Quedó oculta entre las hojas de la Biblia; en ella
fue colocada debajo de la cabeza de la
muchachita cuando, pocas semanas más tarde,
yacía ésta en el ataúd, con la sagrada gravedad
de la muerte reflejándose en su rostro piadoso,
como si en el polvo terrenal se leyera que su
alma se hallaba en aquellos momentos ante
Dios.
Pero en el bosque seguía floreciendo la planta
maravillosa; era ya casi como un árbol, y todas
las aves migratorias se inclinaban ante ella,
especialmente la golondrina y la cigüeña.
– ¡Esto son artes del extranjero! – dijeron los
cardos y lampazos -. Los que somos de aquí no
sabríamos comportarnos de este modo.
Y los negros caracoles de bosque escupieron al
árbol.
Vino después el porquerizo a recoger cardos y
zarcillos para quemarlos y obtener ceniza. El
árbol maravilloso fue arrancado de raíz y
echado al montón con el resto:
– Que sirva para algo también – dijo, y así fue.

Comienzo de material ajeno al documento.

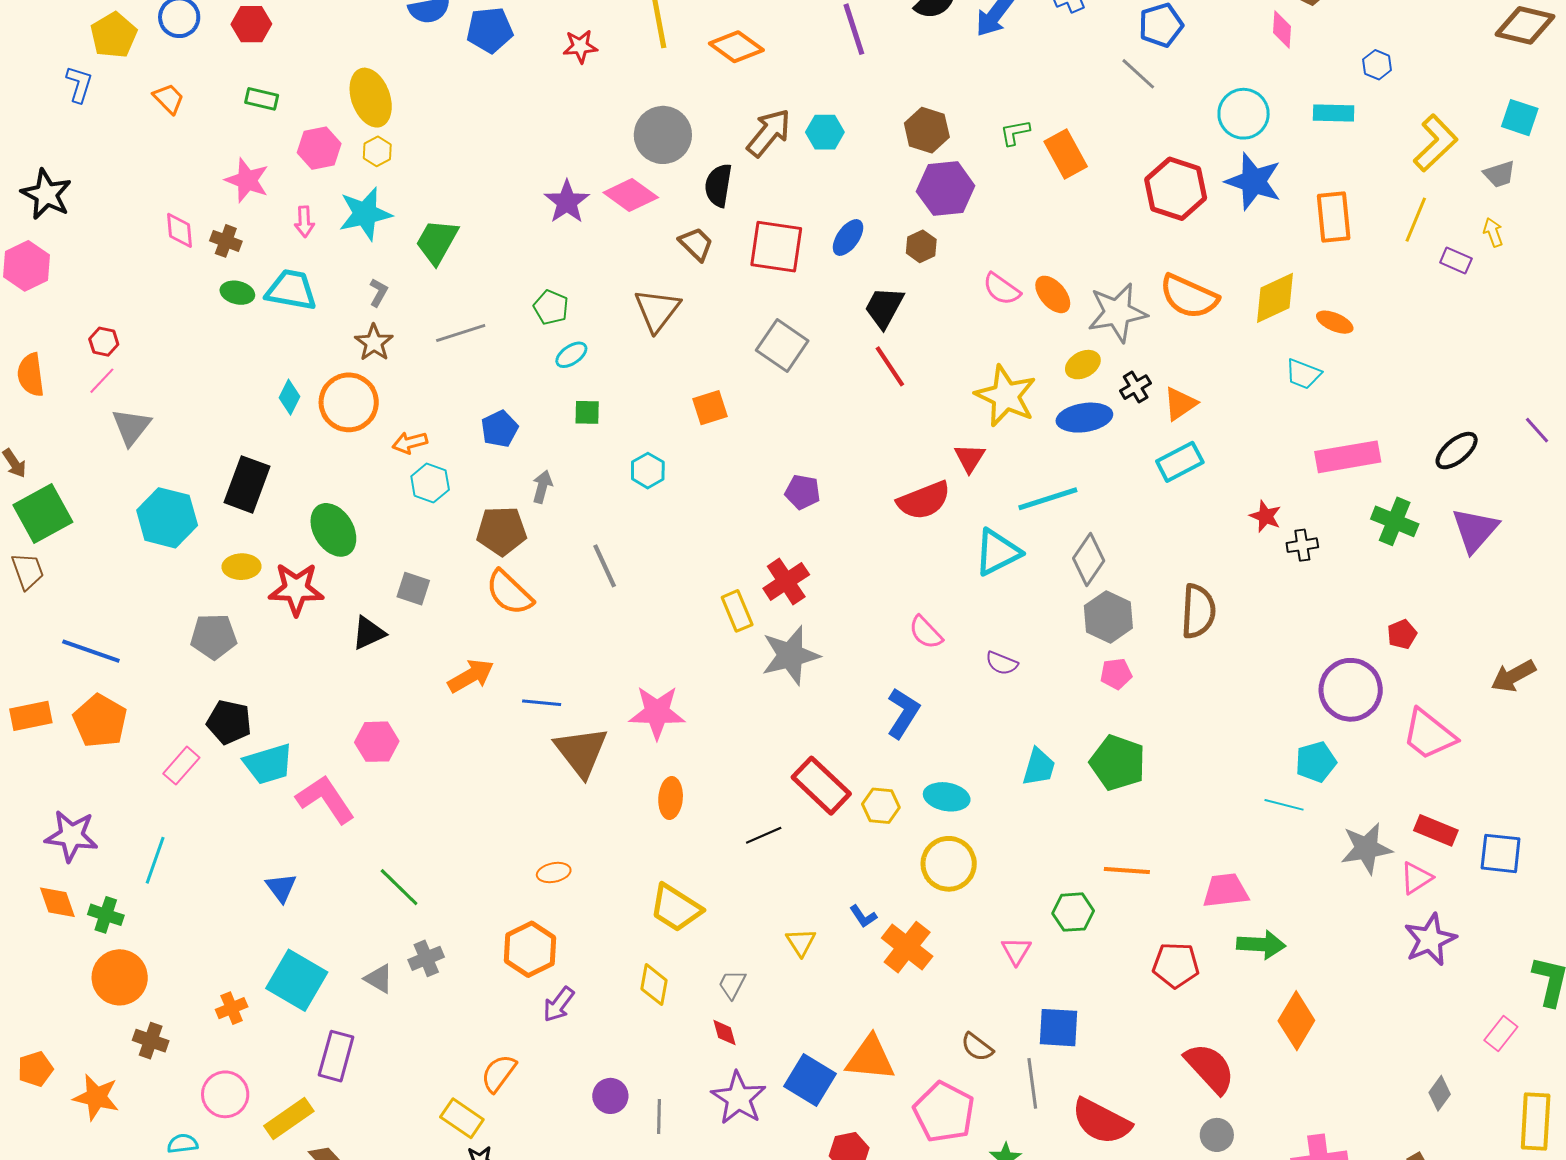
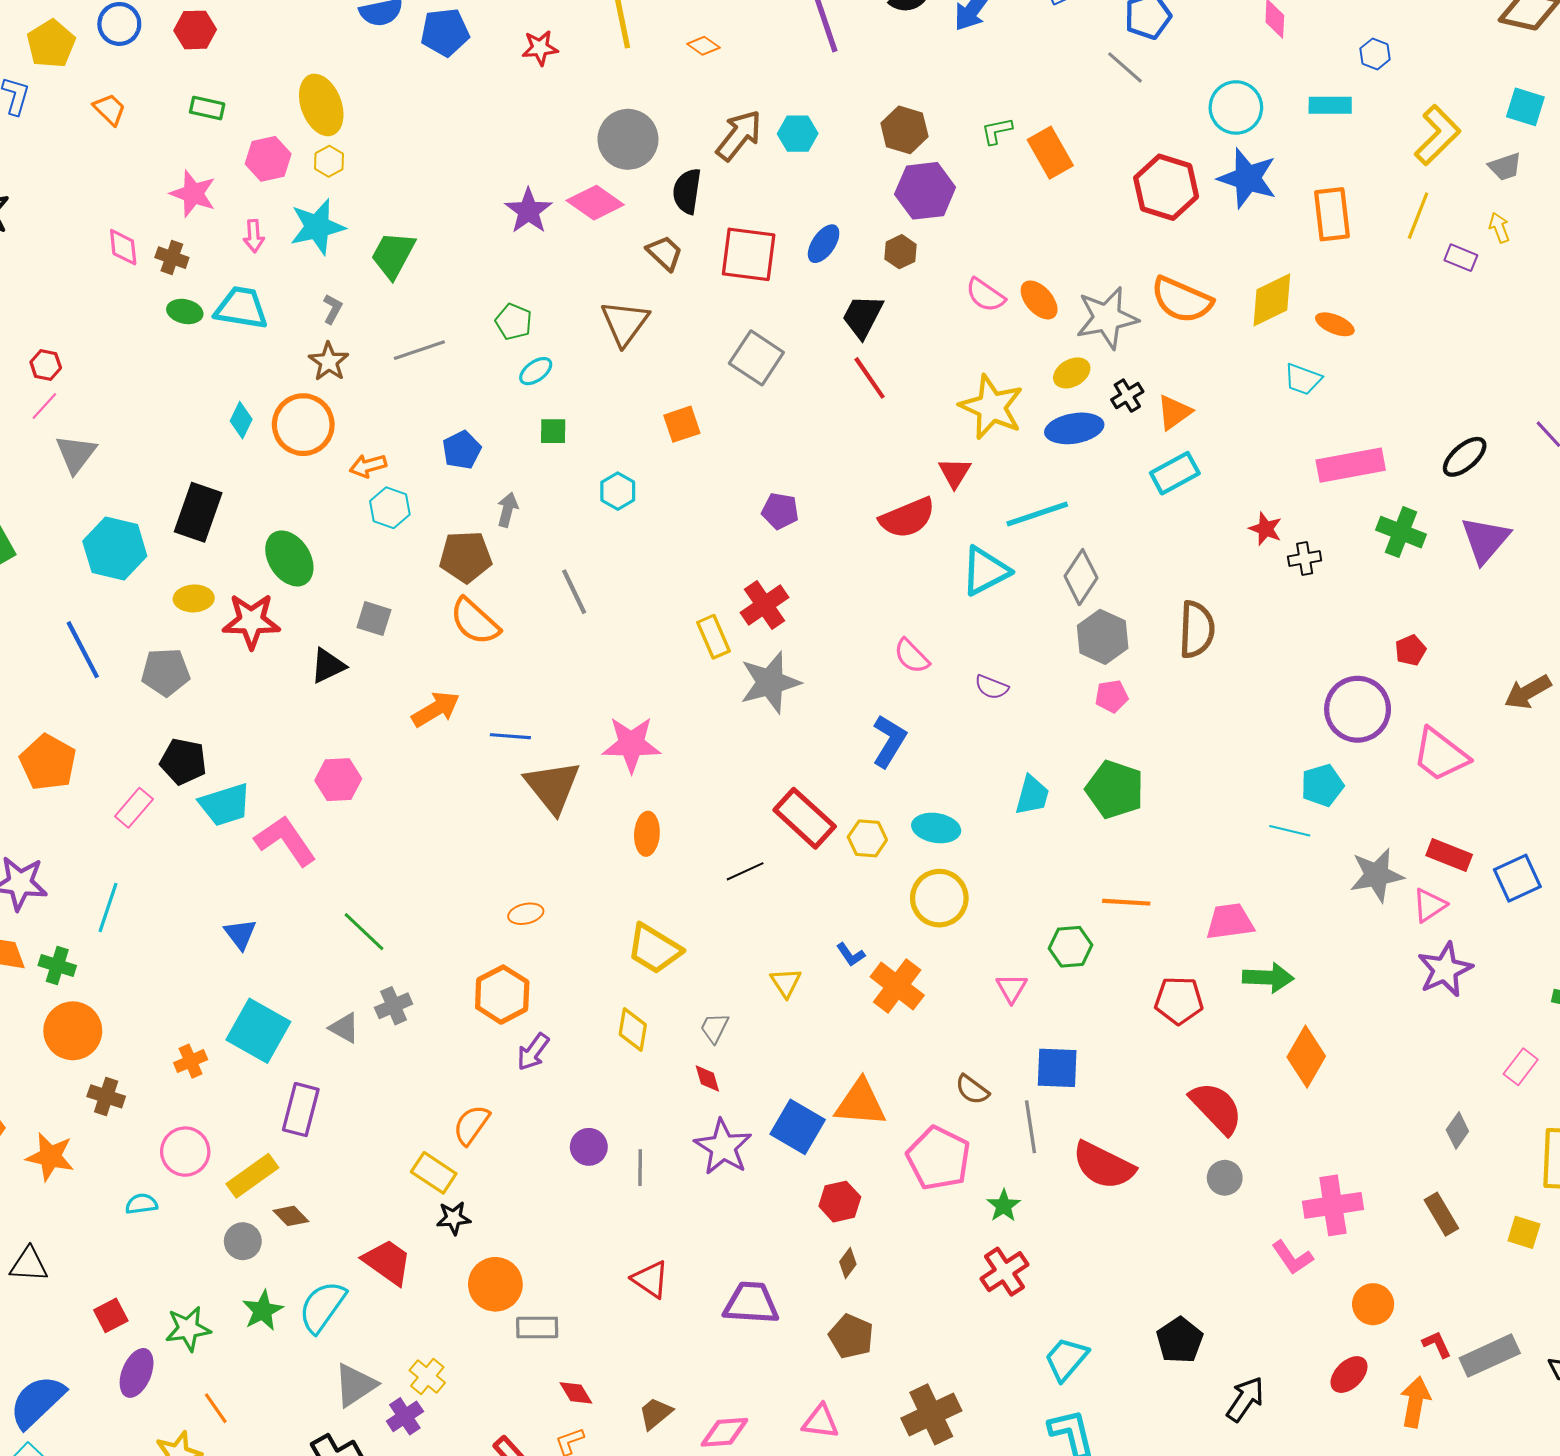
orange diamond: (736, 47) -> (703, 46), size x0.6
blue line: (91, 651) -> (83, 650), moved, turned 44
blue square: (1501, 853) -> (1517, 878), turned -30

Mas he aquí que desde hacía mucho tiempo el
rey del país venía sufriendo de una hondísima
melancolía; era activo y trabajador, pero de
nada le servía; le leían obras de profundo
sentido filosófico y le leían, asimismo, las más
ligeras que cabía encontrar; todo era inútil. En
esto llegó un mensaje de uno de los hombres
más sabios del mundo, al cual se habían
dirigido. Su respuesta fue que existía un
remedio para curar y fortalecer al enfermo: «En
el propio reino del Monarca crece, en el bosque,
una planta de origen celeste; tiene tal y cual
aspecto, es imposible equivocarse». Y seguía un
dibujo de la planta, muy fácil de identificar: «Es
verde en invierno y en verano. Coged cada
anochecer una hoja fresca de ella, y aplicadla a
la frente del Rey; sus pensamientos se
iluminarán y tendrá un magnífico sueño que le
dará fuerzas y aclarará sus ideas para el día
siguiente».
La cosa estaba bien clara, y todos los doctores,
y con ellos el profesor de Botánica, se
dirigieron al bosque. Sí; mas, ¿dónde estaba la
planta?
– Seguramente ha ido a parar a mi montón – dijo
el porquero y tiempo ha está convertida en
ceniza; pero, ¿qué sabía yo?
– ¿Qué sabías tú? – exclamaron todos -.
¡Ignorancia, ignorancia! -. Estas palabras debían
llegar al alma de aquel hombre, pues a él y a
nadie más iban dirigidas.
No hubo modo de dar con una sola hoja; la
única existente yacía en el féretro de la difunta,
pero nadie lo sabía.
El Rey en persona, desesperado, se encaminó a
aquel lugar del bosque.
– Aquí estuvo el árbol – dijo -. ¡Sea éste un lugar
sagrado!
Y lo rodearon con una verja de oro y pusieron
un centinela. El profesor de Botánica escribió
un tratado sobre la planta celeste, en premio del
cual lo cubrieron de oro, con gran satisfacción
suya; aquel baño de oro le vino bien a él y a su
familia, y fue lo más agradable de toda la
historia, ya que la planta había desaparecido, y
el Rey siguió preso de su melancolía y
aflicción.
– Pero ya las sufría antes – dijo el centinela.